Here are a few things to consider in order to protect yourself from financial fraud:
• never click on links or attachments in unsolicited or suspicious emails
• never give out your personal or financial information by email or text
• Never share your ATM Pin with anyone including husband, kids, domestic helps etc.
• note that financial institutions will never ask you to provide personal, login or account information by phone, text or email
• when banking online, enter your financial institution’s website address in your browser yourself.
• Beware of questionable offers related to doubling of money or freebies. if it seems too good to be true, it probably is not true.
f) Write your will and appoint an administrator of your estate
I know that most of us don’t like this but trust me some lawyers in the house will confirm that there has been a big surge in Will-writing since the outbreak of Coronavirus. Writing a Will is one of those things that few of us want to think about, but having one can be incredibly reassuring at the best of times, let alone under the current circumstances. It allows the person writing the Will to express their wishes, and to make provision for those who they support after their death.
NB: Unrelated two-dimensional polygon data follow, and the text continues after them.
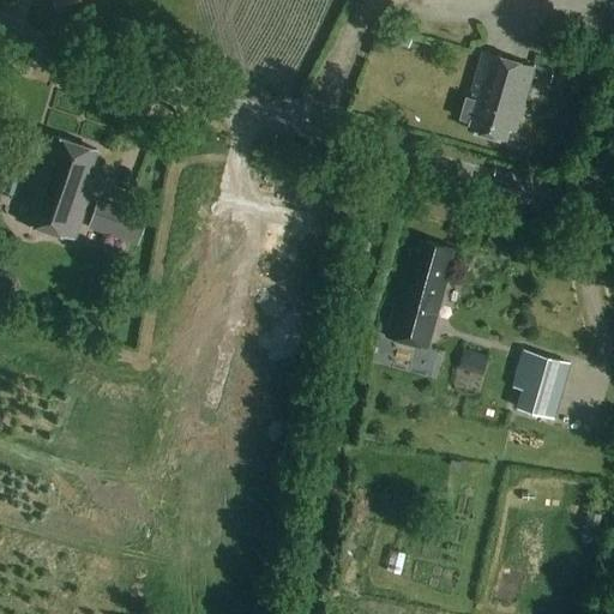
[(384,42),(409,48),(411,37),(387,31),(384,42)]
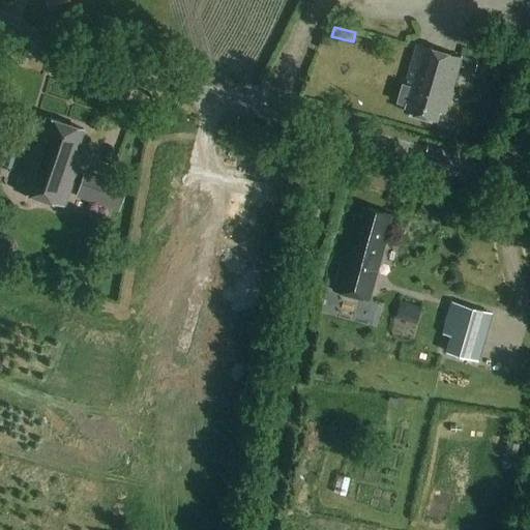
[(477,62),(463,58),(462,58),(462,56),(418,42),(405,85),(402,84),(396,102),(404,105),(402,112),(434,121),(438,109),(445,111),(459,67),(474,72),(477,62)]
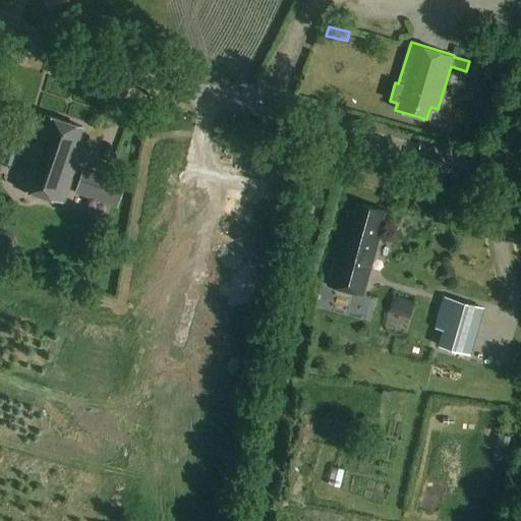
[(83,128),(47,116),(43,126),(31,122),(30,125),(18,121),(14,134),(23,137),(24,135),(32,137),(15,187),(64,204),(80,156),(74,154),(83,128)]
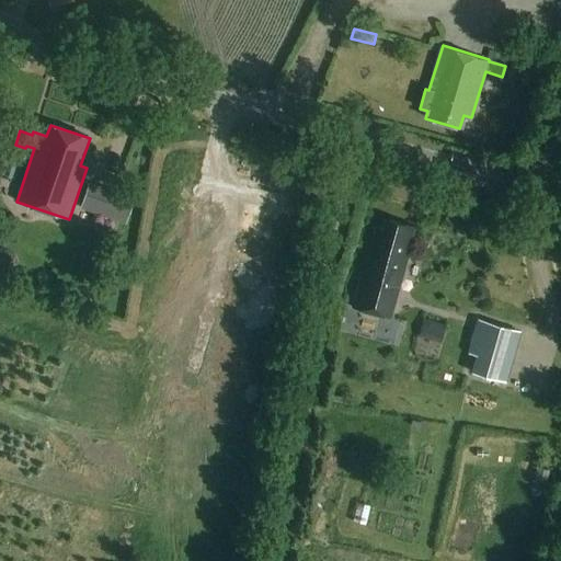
[(93,178),(84,202),(109,210),(117,186),(93,178)]
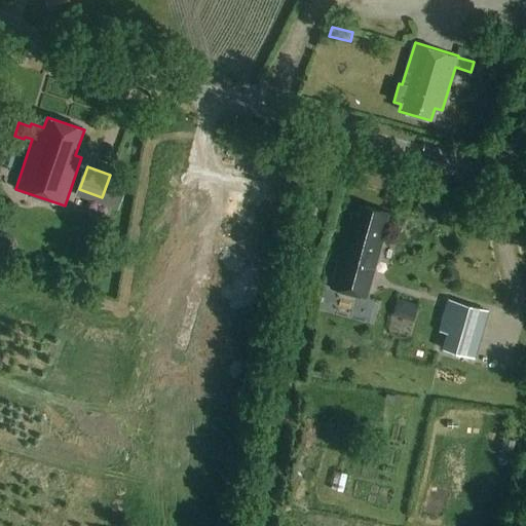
[(111,180),(102,204),(117,210),(125,185),(111,180)]
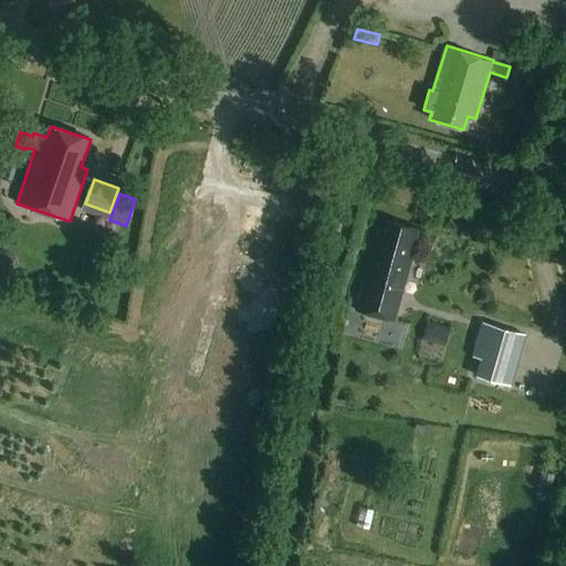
[(418,230),(390,222),(388,231),(378,228),(371,252),(377,253),(374,266),(368,264),(356,311),(395,321),(411,259),(410,259),(418,230)]
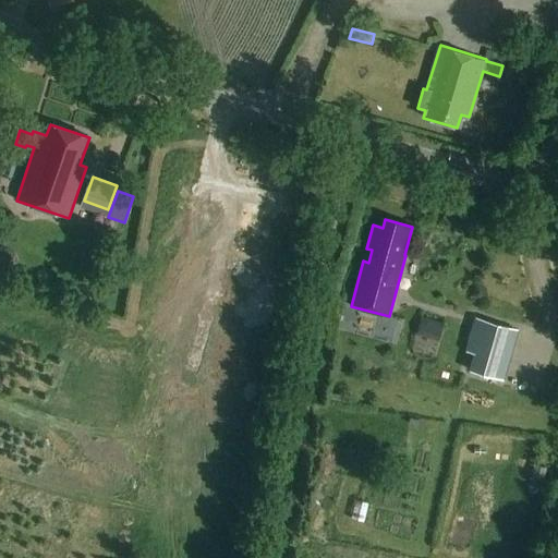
[(422,318),(416,336),(438,341),(443,324),(422,318)]
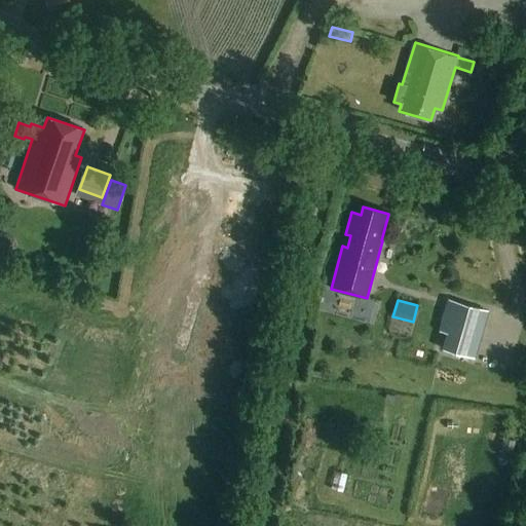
[(443,349),(459,354),(474,359),(488,311),(448,300),(439,332),(447,334),(443,349)]
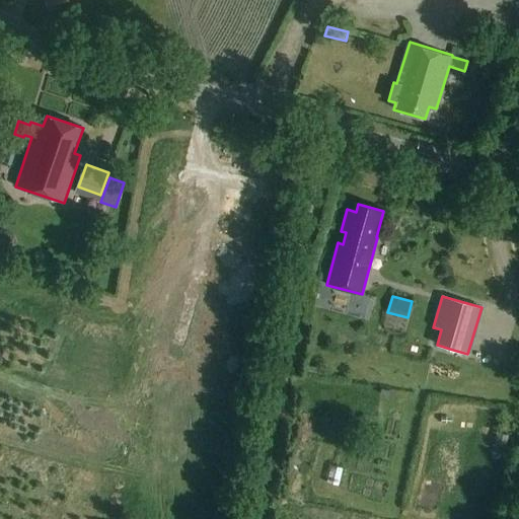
[(497,433),(495,446),(505,448),(507,435),(497,433)]
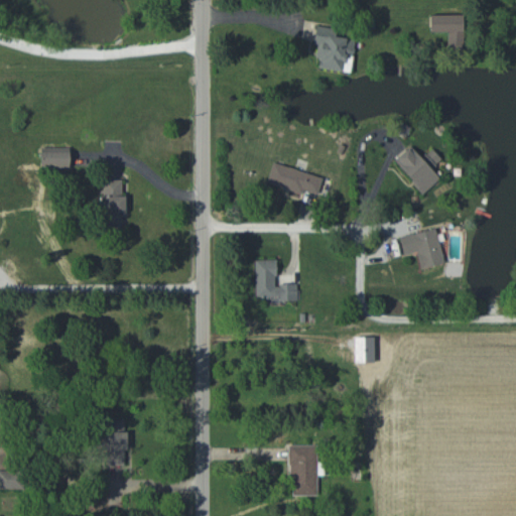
[(429,31),(447,32),(447,47),(464,48),(464,15),(429,14),(429,31)]
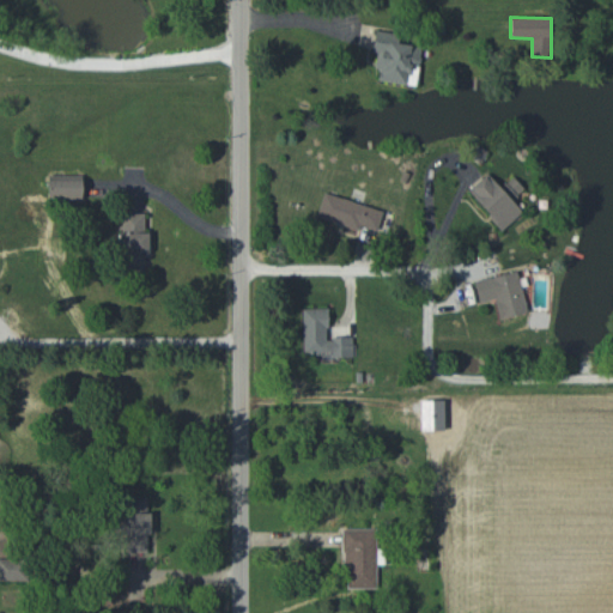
[(377,80),(416,86),(422,47),(399,43),(400,34),(375,30),(371,53),(377,54),(375,70),(380,70),(377,80)]
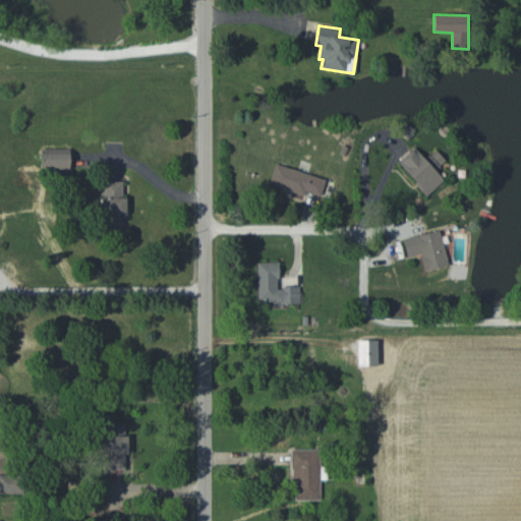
[(447,160),(437,149),(424,159),(413,146),(396,160),(426,195),(444,180),(436,170),(447,160)]
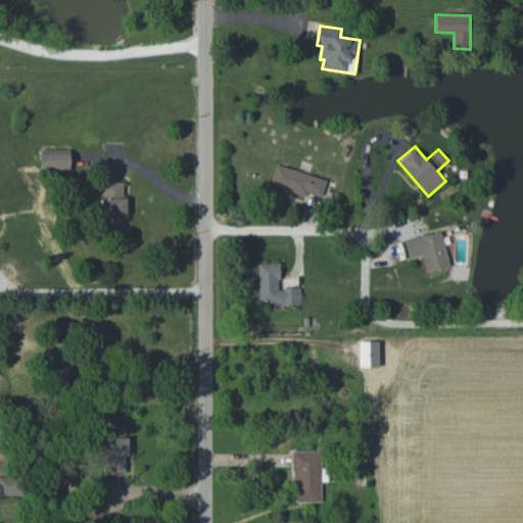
[(70,171),(70,149),(41,149),(41,171),(70,171)]
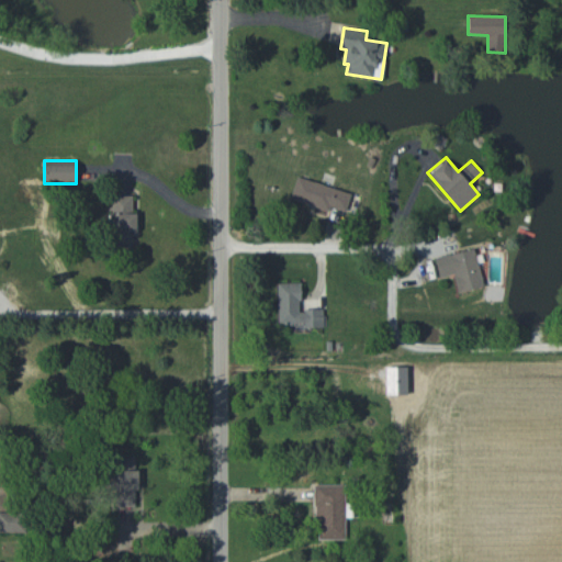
[(291,198),(345,214),(351,193),(296,177),(291,198)]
g) It’s time to Improve your streams of income
You can supplement your main income by taking on a side hustle or two. You would be shocked that the younger generations mainly live off the money they take in with side gigs and put away the majority of the main income. The more money there is coming in, the more you will be able to save. Plus, if you find yourself unemployed, you have an income to fall back on and a little extra in your savings to help you get by. 
1. Your side hustle may be to grow your own foods like backyard vegetable gardening, horticulture if you have green fingers, floral arrangements, decluttering business (that means they pay you to come and remove clutters from homes, garages or offices etc.)
2. Be a part time caterer/ food vendor – talk to busy or young men and women and cook for them and dispatch or they pick up or you become a private chef – catering for private people in their homes or events. 

3. Become an entrepreneur – by producing things that are needed e.g. foods, healthcare products: borrow from family and friends, and use your savings if any. Take CBN COVID19 loans.  

4. Become a freelancer – doing stuff you like e.g. translations, interpretation, proof reading, story/scriptwriting, accounting, writing business/ financial plans etc. Here are some great freelance websites – Fiverr, peopleperhour, designCrowd, writerAccessetc
Finally, and most importantly, support your financial plans with spiritual cover. Prayer is key in all our dealings. Psalm 91 for instance is so apt now, so having done your part, put everything and everyone you care for in God’s able hands and you are safe even without a kobo. Let your moto in these interesting times be the Serenity prayer – “God grant me the serenity to accept the things I cannot change; courage to change the things I can and wisdom to know the difference. Live one day at a time enjoying every moment.”Say healthy, stay safe! Remember: surviving the pandemic in sound mind is probably the greatest achievement anyone can make this period.